On the guidance question, as I mentioned in my remarks, we continue to look at revenue from the perspective of the things that Dale outlined and the timing of those products. And so, as I shared, we will update where we stand as we move forward. So at this point, we're only focused on the items that Dale talked about, delivering those products and we'll provide a more fulsome update at a future point.

Anthony Duplisea

Analyst

Understood. Thanks guys.

Operator

Operator

Thank you. And our next question comes from the line of Tim McHugh from William Blair. You may begin.

Trevor Romeo

Analyst

Hi. Good afternoon. It's actually Trevor Romeo in for Tim. Thanks for taking the call. Just wondering, if you could give us your latest, kind of, broad view on the cross-platform opportunity and comScore Campaign Ratings in particular? What was the uptake from media networks like? What was the pipeline look like? I mean, are you still kind of thinking 2020 is the time frame for starting to see meaningful revenue from Campaign Ratings?

Extracted records –

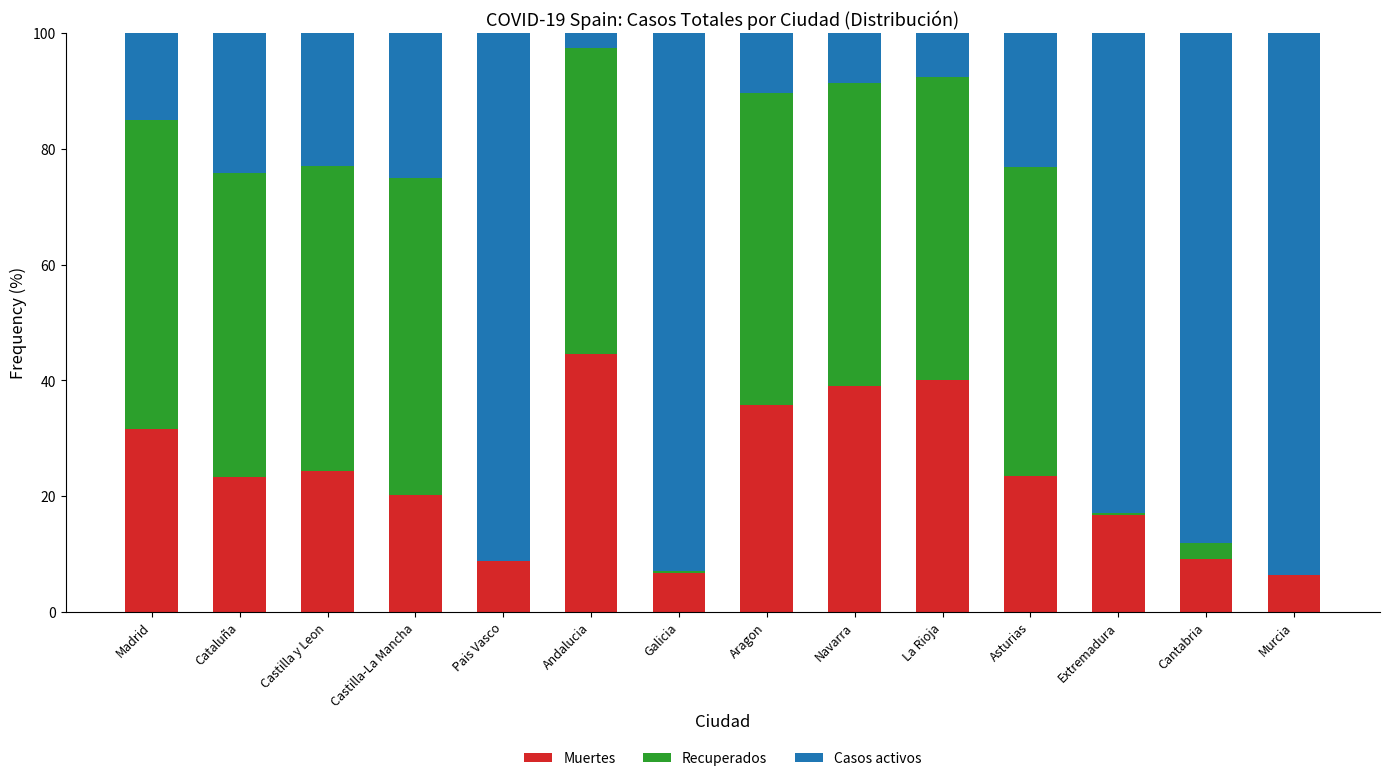

The value of Muertes at Murcia is 6.4. True or false?

True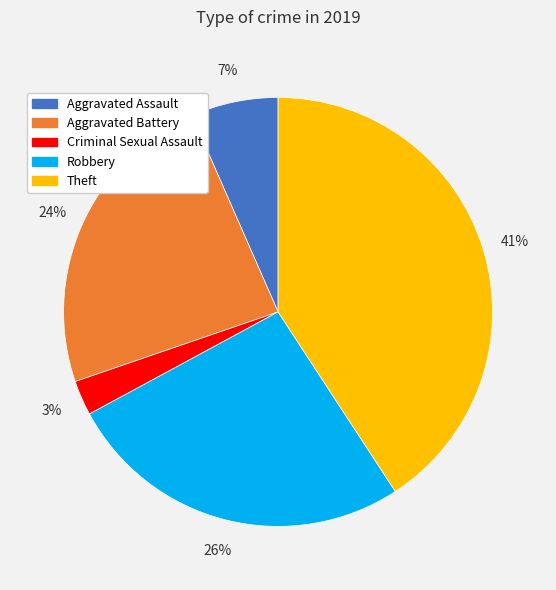

To the nearest percent, what is the average slice percentage?

20%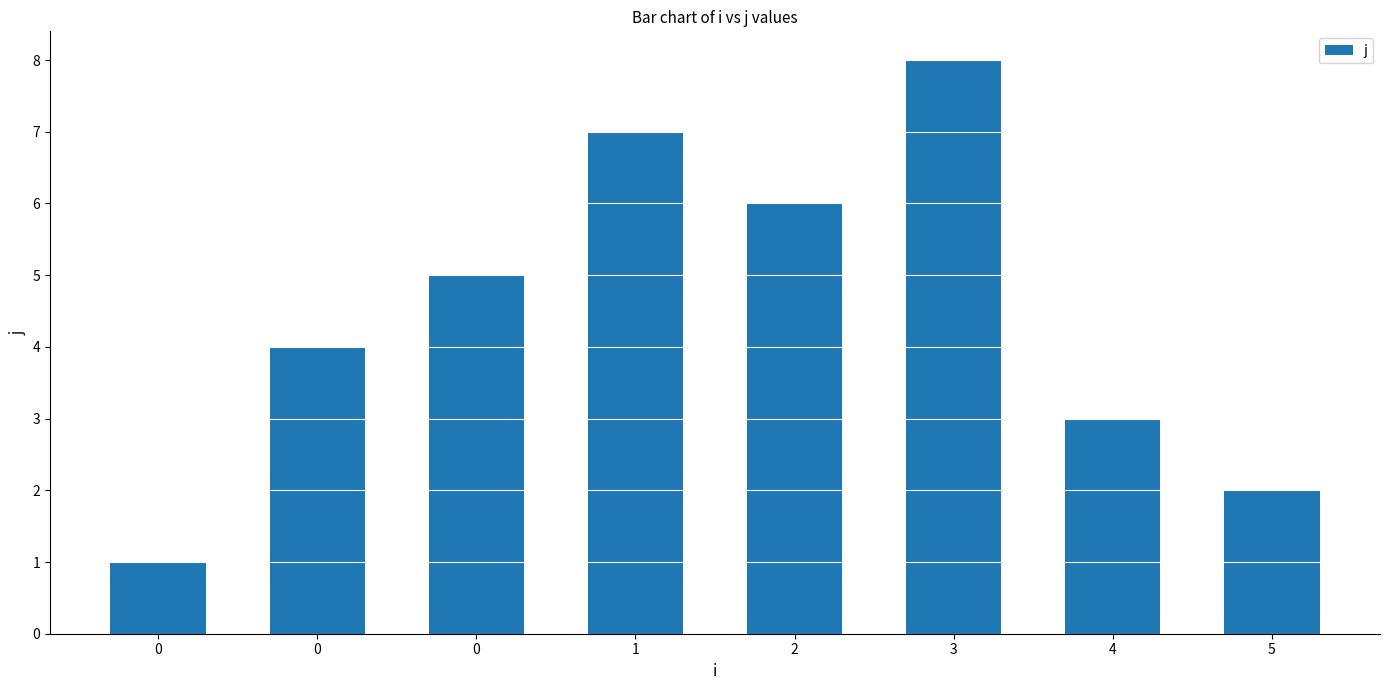

What is the ratio of the value at 2 to the value at 5?

3.0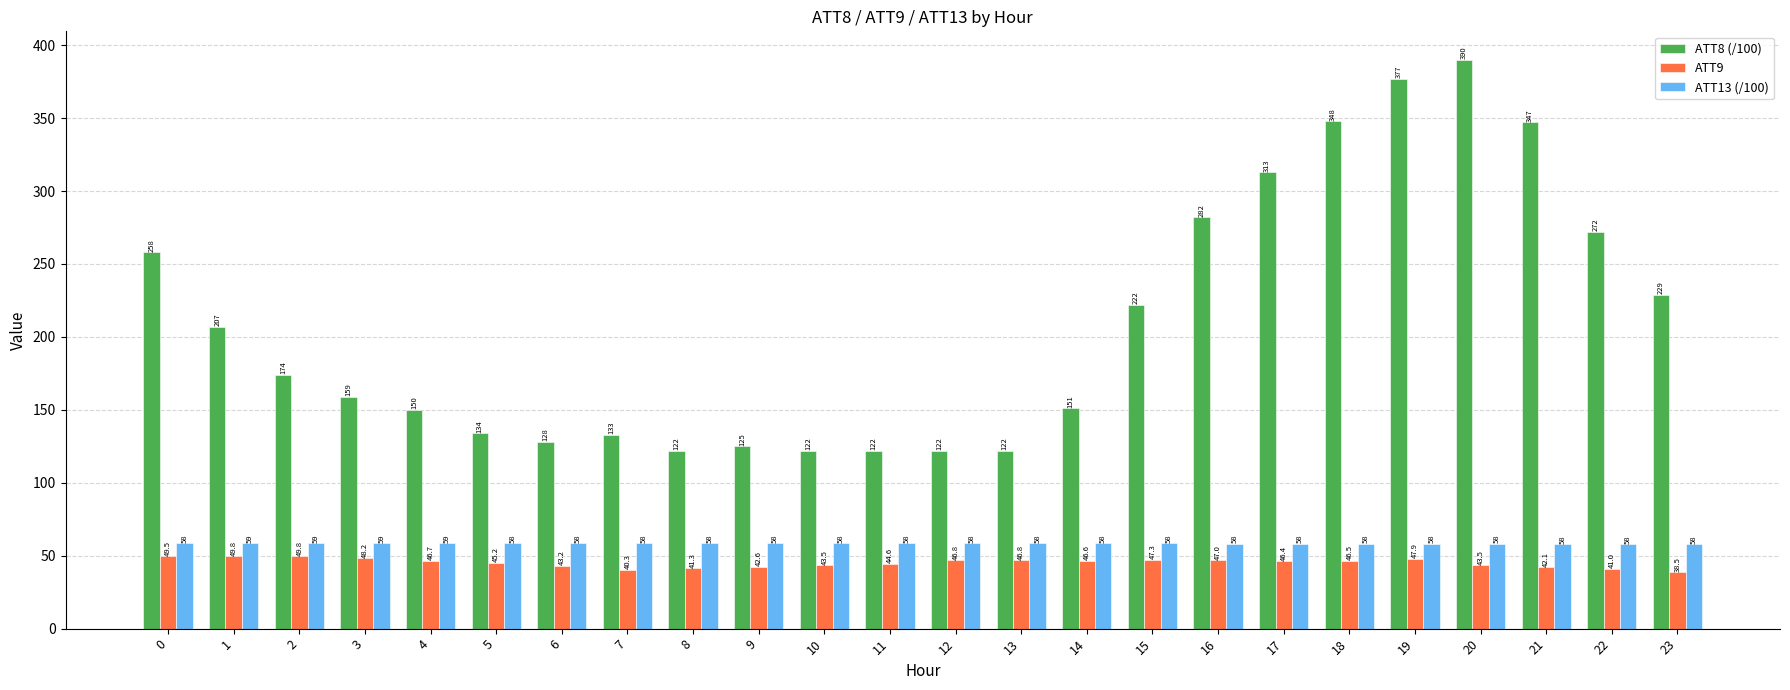

What is the difference between the ATT8 (/100) values at 9 and 7?

8.0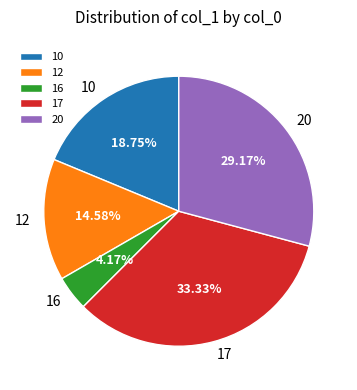

Which category has the smallest portion of the pie?

16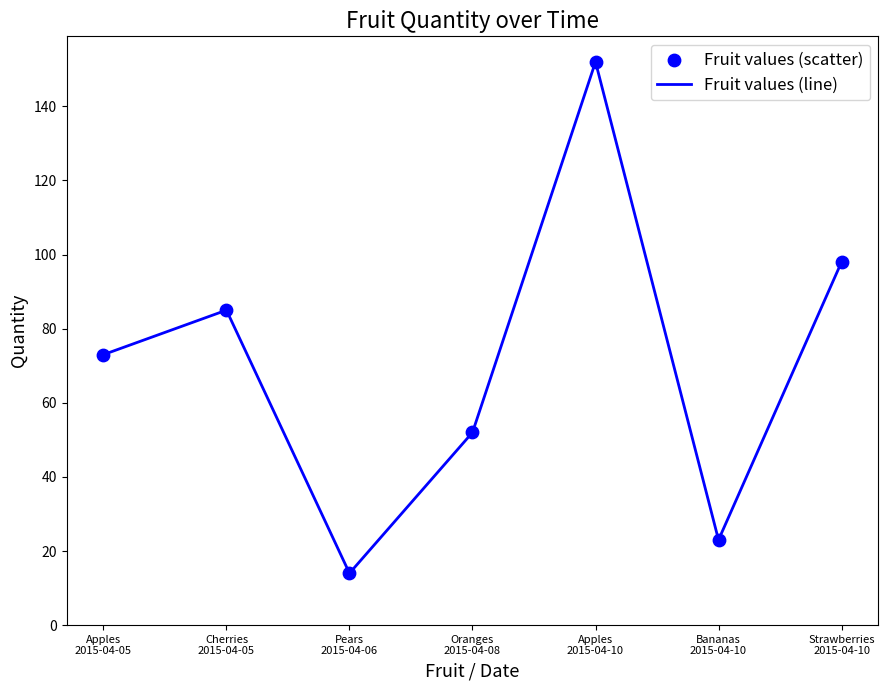

What is the difference between the maximum and second lowest values?

129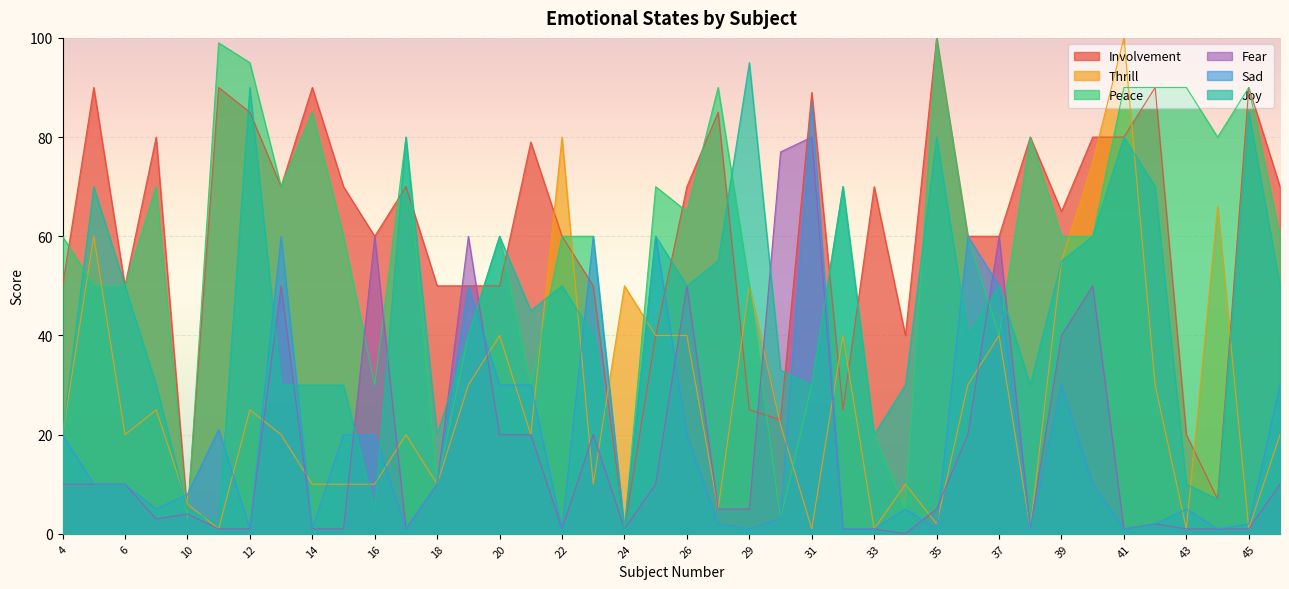

Which series has the widest spread of values?

Involvement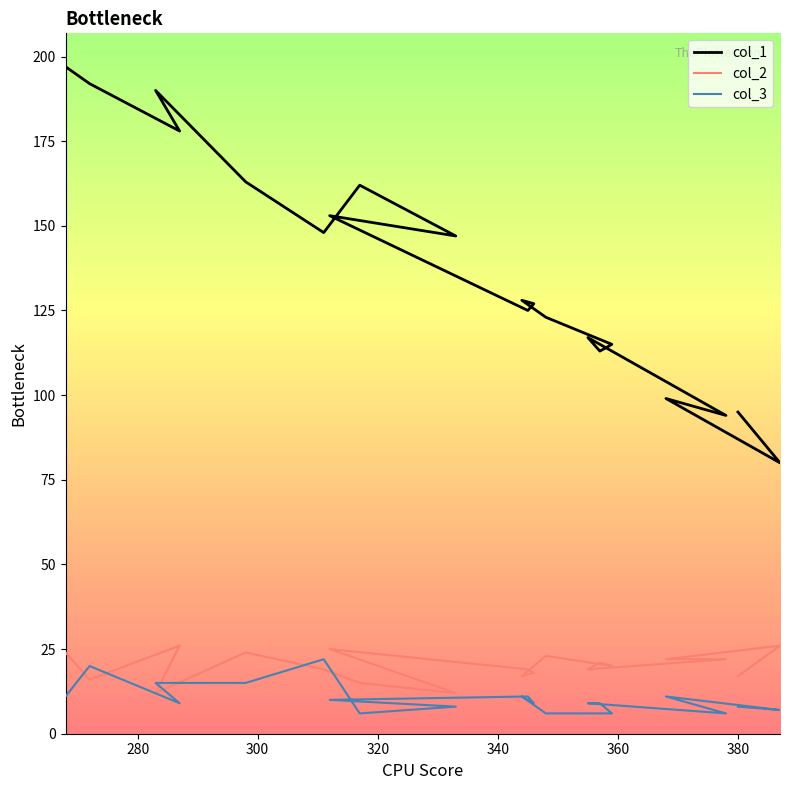

Reading right to left, extract all data points from this chart.

col_1: 95	80	99	94	117	113	115	123	128	127	125	153	147	162	148	163	190	178	192	197
col_2: 17	26	22	22	19	21	20	23	17	18	19	25	12	15	19	24	12	26	16	24
col_3: 8	7	11	6	9	9	6	6	11	9	11	10	8	6	22	15	15	9	20	11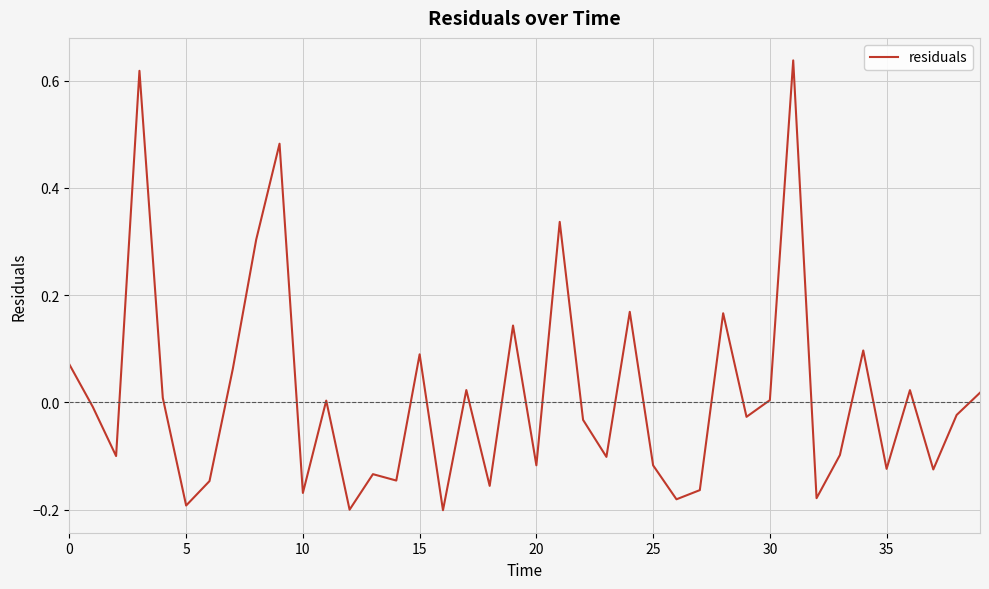

What is the difference between the maximum and minimum values?

0.8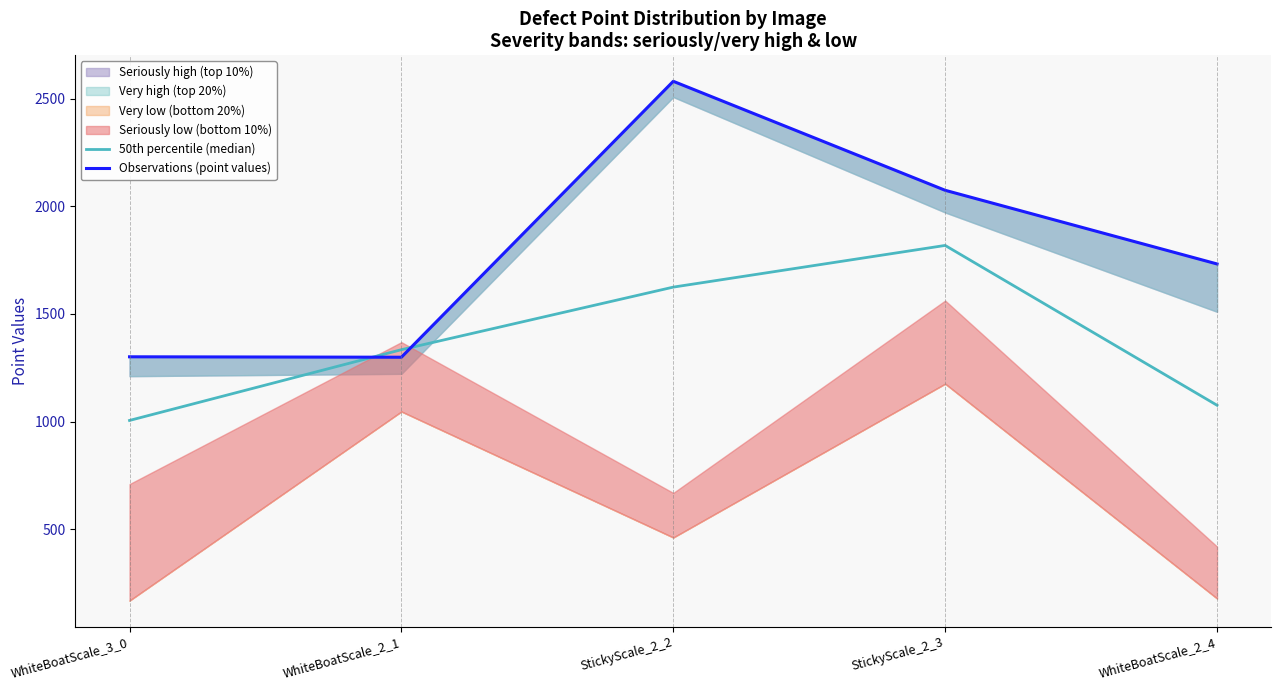

At which label does 50th percentile (median) reach its peak?

StickyScale_2_3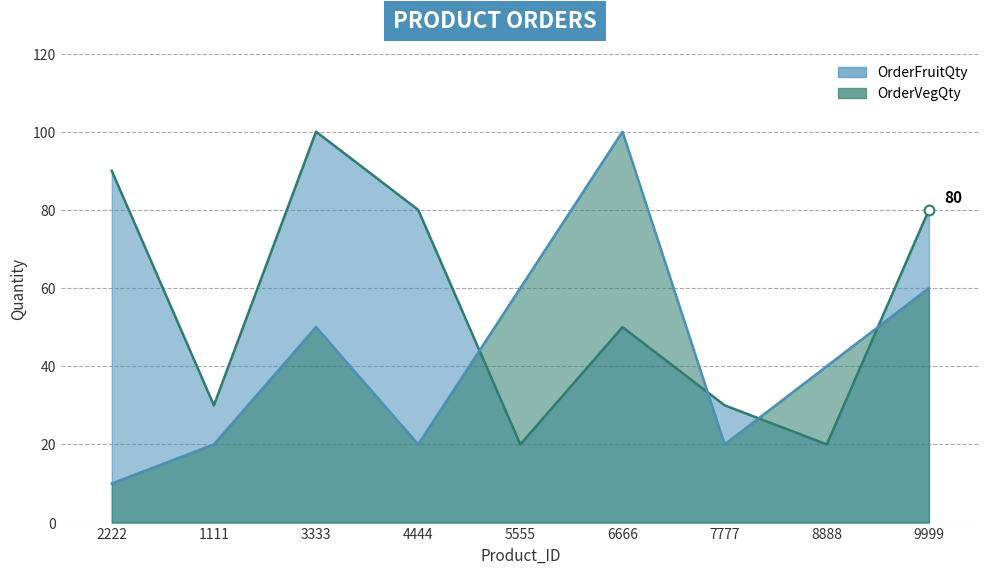

At which label is OrderVegQty closest to 55?

3333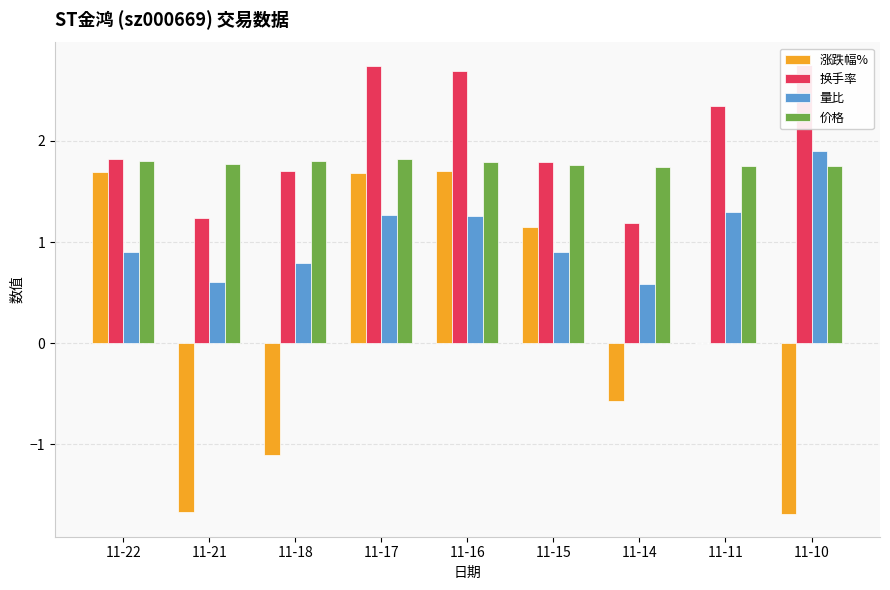

How many groups of bars are there?

9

What you need to do –
1. In the comScore earnings call transcript, who asks the question in place of Tim McHugh?
2. Continue the comScore earnings call transcript from its final line.

Results –
1. Trevor Romeo

2.
Greg Fink

Analyst

Well, I think, as we mentioned, we're not specifically talking about long-term revenue at this point. We want to work through the operating plan that we've talked about. We do believe -- Dale outlined four areas that we're going to be focused on, CCR is one of those. I think that as we build out this plan over the coming quarter, as Dale mentioned, he's been in the seat for five weeks, right? He has put together, as he talked about, four key areas. CCR being one of them and we would expect to be able to provide a broader update as we move forward. I think that those will refine themselves out, as we get very much in the detail of all four of those categories and where we want to employ our resources. It's one of -- part of the strategic review that we've highlighted. And as we go through that process, those areas will become clear, as to where the largest revenue opportunities are for us, and where we want to focus, and we'll bring that back once that's done.

Trevor Romeo

Analyst

Okay, fair enough. Thank you .And then, on the cost of revenue line item. I know you mentioned higher data costs and employee cost. But I think that line was up something like 700 basis points year-over-year as a percentage of revenue. So was there anything kind of unusual on that line that drove it up so much? Or maybe any other details you can give about the increase there.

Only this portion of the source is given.